(Mc 14, 12-26)
La experiencia que van reconociendo los primeros cristianos en su relación con Jesucristo es muy especial. Ellos sienten a Jesucristo vivo, pero no sólo como un Alguien a su lado. Sentían que Jesucristo, con su vida, con su muerte y, sobre todo, con su resurrección, se había convertido en la vida de su propia vida. Como la vid sólo produce frutos a través de los sarmientos, así eran los frutos que Jesucristo y los cristianos tenían: toda la misericordia, la entrega o la veracidad que ellos podían vivir eran misericordia, entrega y veracidad del propio Cristo.
Yo soy el pan vivo bajado del cielo. El que me come vivirá siempre. Y el pan que yo daré es mi carne. Yo la doy para la vida del mundo” (Jn. 6, 51). La vida de la persona y el alimento que toma son una y la misma realidad; si éste no perdiera su individualidad al disolverse en nuestro cuerpo no podría ser la vida del cuerpo: la fuerza y la vitalidad que el alimento nos da es, a una, del alimento y del cuerpo que lo toma. Pero en la realidad espiritual del Pan de vida nadie pierde su identidad, ni el Pan ni el que se alimenta, sin que haya, en modo alguno, separación entre ellos. San Agustín nos lo explica: Cuando nos dirigimos a Dios con súplicas, no establecemos separación con el Hijo, y cuando es el cuerpo del Hijo quien ora no se separa de la cabeza, y el mismo salvador del cuerpo, nuestro Señor Jesucristo, Hijo de Dios, es el que ora por nosotros, ora en nosotros y es invocado por nosotros. Reconozcamos, pues, en él nuestras propias voces y reconozcamos también su voz en nosotros.

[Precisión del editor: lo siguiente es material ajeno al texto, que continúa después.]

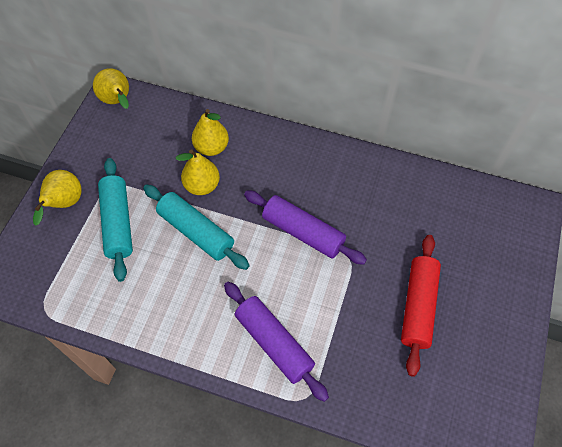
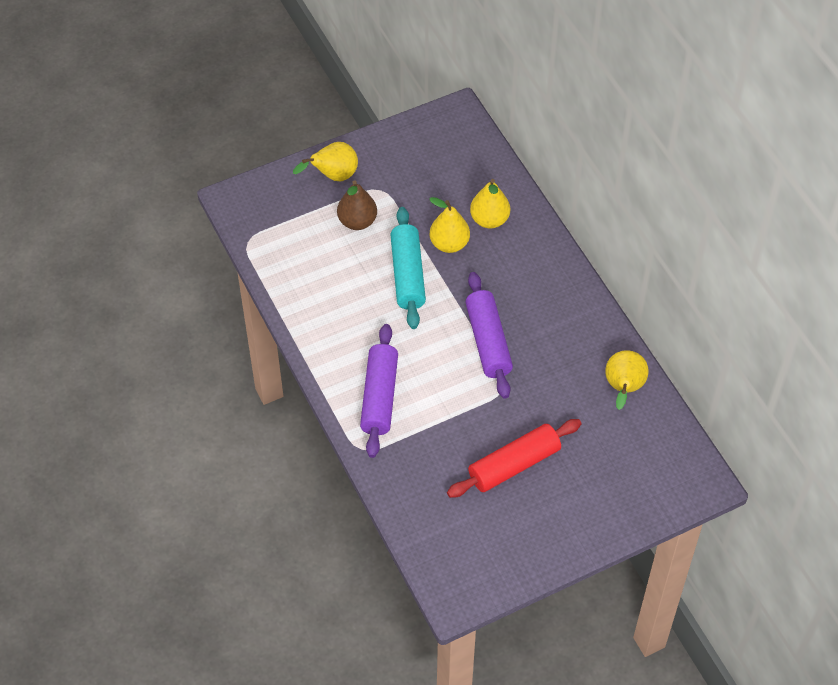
camera: 45 degrees right, 5 degrees down
yellow pear [93,68,129,109] -> yellow pear moved to [605,350,649,410]
turquoise rolling pin [98,158,133,282] -> brown pear [337,181,377,230]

Durante la vida histórica de Jesucristo lo habían visto como el hombre más auténtico y verdadero que habían encontrado, y que podían encontrar nunca. Pero después de la experiencia de su pasión y muerte, al recordar el gesto de la última cena sin que pudieran tener ninguna explicación para ello comenzaron a experimentar de nuevo su cercanía íntima y su vida plena en ellos. La experiencia de partir el pan en las casas iba abriendo una experiencia radicalmente nueva.
Experimentaban que Jesucristo era la vida auténtica de sus vidas, la vida auténtica de toda la historia, la vida auténtica de los más pobres; se veían colmados de una presencia que los llenaba a todos y que lo llenaba todo. La experiencia de saberse constituidos en su más radical identidad como cuerpo de Cristo al comer el pan de la eucaristía va recreando y dando vida a la comunidad cristiana.